Pogrążył jednak imperium w bratobójczej wojnie, którą ostatecznie wygrał jego adoptowany syn Oktawian August. To on był pierwszym cesarzem Rzymu, który zamienił przydomek rodzinny w najwyższy tytuł w państwie. Ci, którym on przysługiwał przez kolejne 530 lat istnienia Imperium Rzymskiego, rzadko opuszczali ten świat zgodnie z prawami natury. Spośród 77 mężczyzn, którzy tytułowali się cesarzami Rzymu, aż 39 zginęło w wyniku zamachu. Ich rządy to przykład coraz większego rozkładu moralnego, odrzucenia zasad budowanych przez zabobonne społeczeństwo rzymskie z czasów królestwa i republiki. Ten rozkład wynikał także z przemieszania etnicznego, które oznaczało adoptowanie praw, które dla wielu rodowitych Rzymian były barbarzyńskie. Dodatkowo utrzymanie imperium w jego rozrastającym się kształcie wymagało nieustannego poboru żołnierzy, utrzymywania państwa w stanie permanentnej wojny i gigantycznych nakładów finansowych na infrastrukturę wojskową.

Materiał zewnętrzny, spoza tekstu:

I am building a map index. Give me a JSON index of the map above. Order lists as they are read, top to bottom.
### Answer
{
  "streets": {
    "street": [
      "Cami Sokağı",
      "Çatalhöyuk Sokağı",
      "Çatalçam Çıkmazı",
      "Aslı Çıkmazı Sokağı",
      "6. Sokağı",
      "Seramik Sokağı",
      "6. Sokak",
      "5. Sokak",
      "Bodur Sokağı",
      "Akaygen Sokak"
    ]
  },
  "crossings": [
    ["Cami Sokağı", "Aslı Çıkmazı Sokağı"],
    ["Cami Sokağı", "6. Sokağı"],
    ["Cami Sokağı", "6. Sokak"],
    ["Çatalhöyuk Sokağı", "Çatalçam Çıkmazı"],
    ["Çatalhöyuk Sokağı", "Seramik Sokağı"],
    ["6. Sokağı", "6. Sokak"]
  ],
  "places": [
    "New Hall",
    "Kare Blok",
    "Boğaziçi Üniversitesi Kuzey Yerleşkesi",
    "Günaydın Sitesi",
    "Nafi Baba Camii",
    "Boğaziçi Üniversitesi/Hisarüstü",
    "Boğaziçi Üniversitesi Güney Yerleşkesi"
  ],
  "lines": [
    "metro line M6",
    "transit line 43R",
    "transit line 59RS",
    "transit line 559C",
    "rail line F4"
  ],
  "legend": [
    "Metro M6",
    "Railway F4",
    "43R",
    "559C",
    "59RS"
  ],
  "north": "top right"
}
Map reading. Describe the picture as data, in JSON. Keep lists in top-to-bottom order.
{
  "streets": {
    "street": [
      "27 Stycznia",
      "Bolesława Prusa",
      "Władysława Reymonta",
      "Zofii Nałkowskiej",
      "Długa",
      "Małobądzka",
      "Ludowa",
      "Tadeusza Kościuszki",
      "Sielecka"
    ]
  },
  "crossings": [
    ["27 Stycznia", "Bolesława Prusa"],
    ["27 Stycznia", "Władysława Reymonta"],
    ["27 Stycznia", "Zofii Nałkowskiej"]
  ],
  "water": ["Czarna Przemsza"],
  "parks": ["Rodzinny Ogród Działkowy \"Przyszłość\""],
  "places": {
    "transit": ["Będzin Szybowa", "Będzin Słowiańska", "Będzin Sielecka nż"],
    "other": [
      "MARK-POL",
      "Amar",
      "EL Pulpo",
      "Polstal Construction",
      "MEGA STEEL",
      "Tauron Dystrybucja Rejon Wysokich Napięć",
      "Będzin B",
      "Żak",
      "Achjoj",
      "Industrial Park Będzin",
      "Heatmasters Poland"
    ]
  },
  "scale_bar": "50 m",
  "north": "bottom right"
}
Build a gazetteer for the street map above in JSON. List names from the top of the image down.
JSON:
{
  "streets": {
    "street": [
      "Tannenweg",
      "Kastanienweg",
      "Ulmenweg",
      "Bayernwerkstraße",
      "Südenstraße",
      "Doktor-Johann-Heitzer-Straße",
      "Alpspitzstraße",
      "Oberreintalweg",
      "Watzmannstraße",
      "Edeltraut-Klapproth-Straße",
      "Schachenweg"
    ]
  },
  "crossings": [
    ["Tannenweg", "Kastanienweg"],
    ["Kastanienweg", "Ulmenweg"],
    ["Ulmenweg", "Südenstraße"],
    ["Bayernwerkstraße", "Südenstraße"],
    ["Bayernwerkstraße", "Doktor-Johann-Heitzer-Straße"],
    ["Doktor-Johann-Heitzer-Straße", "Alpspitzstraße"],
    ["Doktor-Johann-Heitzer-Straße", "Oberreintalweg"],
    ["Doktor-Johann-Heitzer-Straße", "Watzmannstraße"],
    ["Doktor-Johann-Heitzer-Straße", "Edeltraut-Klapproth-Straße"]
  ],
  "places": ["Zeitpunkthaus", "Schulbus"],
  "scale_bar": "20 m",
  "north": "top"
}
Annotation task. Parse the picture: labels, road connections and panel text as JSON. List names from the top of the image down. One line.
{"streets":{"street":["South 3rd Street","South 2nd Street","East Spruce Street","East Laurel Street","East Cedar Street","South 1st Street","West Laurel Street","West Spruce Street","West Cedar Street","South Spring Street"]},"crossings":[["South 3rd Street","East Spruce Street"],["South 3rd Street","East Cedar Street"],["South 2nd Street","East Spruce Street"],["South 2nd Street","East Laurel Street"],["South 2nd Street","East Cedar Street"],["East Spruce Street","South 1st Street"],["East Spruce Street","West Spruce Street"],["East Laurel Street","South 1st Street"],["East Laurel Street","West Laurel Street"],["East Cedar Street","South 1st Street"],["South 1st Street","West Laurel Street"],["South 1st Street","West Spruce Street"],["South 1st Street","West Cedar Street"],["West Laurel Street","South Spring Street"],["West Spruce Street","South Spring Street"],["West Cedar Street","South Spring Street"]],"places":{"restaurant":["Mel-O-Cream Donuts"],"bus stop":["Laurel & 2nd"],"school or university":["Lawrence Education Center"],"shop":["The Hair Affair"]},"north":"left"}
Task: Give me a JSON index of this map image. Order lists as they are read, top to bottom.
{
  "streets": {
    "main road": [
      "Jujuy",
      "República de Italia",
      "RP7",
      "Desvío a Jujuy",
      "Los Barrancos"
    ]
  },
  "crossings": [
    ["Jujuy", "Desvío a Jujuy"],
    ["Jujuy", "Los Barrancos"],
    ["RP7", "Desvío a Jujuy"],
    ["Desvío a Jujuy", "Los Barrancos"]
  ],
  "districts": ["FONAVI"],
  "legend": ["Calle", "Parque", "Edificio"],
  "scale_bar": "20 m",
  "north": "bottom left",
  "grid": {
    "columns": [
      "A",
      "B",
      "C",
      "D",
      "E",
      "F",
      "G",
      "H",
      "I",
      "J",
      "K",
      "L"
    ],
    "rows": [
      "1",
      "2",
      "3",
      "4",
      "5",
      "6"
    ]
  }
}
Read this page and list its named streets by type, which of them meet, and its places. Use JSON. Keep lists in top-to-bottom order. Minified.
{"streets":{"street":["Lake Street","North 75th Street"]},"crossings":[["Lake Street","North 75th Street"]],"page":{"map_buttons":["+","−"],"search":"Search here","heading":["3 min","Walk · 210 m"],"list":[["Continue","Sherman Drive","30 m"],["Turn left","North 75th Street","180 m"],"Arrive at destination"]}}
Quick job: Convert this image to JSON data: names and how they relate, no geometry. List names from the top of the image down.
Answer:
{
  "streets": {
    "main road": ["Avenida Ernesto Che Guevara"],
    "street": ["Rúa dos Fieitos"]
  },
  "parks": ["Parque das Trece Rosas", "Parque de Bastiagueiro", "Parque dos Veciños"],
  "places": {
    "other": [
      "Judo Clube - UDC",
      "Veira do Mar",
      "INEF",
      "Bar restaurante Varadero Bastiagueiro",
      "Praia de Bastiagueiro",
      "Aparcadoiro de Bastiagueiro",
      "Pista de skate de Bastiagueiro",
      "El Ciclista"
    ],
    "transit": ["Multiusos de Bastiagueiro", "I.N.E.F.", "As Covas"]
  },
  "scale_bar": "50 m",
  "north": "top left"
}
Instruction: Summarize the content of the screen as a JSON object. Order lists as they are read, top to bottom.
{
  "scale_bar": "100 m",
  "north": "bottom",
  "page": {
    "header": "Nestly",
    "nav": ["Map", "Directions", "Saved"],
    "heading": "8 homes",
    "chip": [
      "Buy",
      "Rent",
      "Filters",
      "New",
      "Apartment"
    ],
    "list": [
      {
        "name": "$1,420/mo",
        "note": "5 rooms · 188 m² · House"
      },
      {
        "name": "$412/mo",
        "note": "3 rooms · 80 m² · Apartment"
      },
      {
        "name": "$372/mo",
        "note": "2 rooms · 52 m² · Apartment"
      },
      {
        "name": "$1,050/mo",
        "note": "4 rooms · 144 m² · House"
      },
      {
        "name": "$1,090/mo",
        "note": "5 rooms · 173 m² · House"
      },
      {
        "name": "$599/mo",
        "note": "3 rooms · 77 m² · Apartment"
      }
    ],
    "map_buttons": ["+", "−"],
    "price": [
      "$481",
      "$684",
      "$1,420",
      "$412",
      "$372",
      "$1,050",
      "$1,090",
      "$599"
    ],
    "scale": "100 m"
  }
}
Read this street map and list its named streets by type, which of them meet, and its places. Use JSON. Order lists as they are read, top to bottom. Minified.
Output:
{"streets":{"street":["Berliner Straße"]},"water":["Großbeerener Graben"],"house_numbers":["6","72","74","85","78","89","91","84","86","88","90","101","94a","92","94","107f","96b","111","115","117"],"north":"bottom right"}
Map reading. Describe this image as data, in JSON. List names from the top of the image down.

Imperium, które rozprawiło się z Kartaginą, zgasiło powstania w Judei, upokorzyło plemiona galijskie i podbijało nawet Brytanię, zaczęło rozpadać się od środka. To podsumowanie to oczywiście droga na skróty. Imperium Rzymskie rozrastało się przez ponad tysiąc lat, żeby za panowania Trajana osiągnąć obszar wielkości 5 milionów kilometrów kwadratowych, które mogło zamieszkiwać od 50 do 90 milionów ludzi. Trajana zalicza się do tzw. pięciu dobrych cesarzy, wśród których byli też Nerwa, Hadrian, Antoninus Pius i wielki rzymski filozof Marek Aureliusz. Każdy z tych pięciu wielkich cesarzy adoptował następnego. Wybór padał na ludzi mądrych i doświadczonych. Dlatego przełom I i II wieku są uznawane za szczyt potęgi Imperium Romanum. Nie oznacza to, że tuż po śmierci Marka Aureliusza rozpoczął się okres gwałtownego rozpadu tego państwa, ale z naszego punktu widzenia – ludzi znających dalsze dzieje – bez wątpienia nastąpił regres, który w ciągu trzech wieków przeobraził się w dekadencję, a ta doprowadziła do rozpadu zachodniego Cesarstwa Rzymskiego.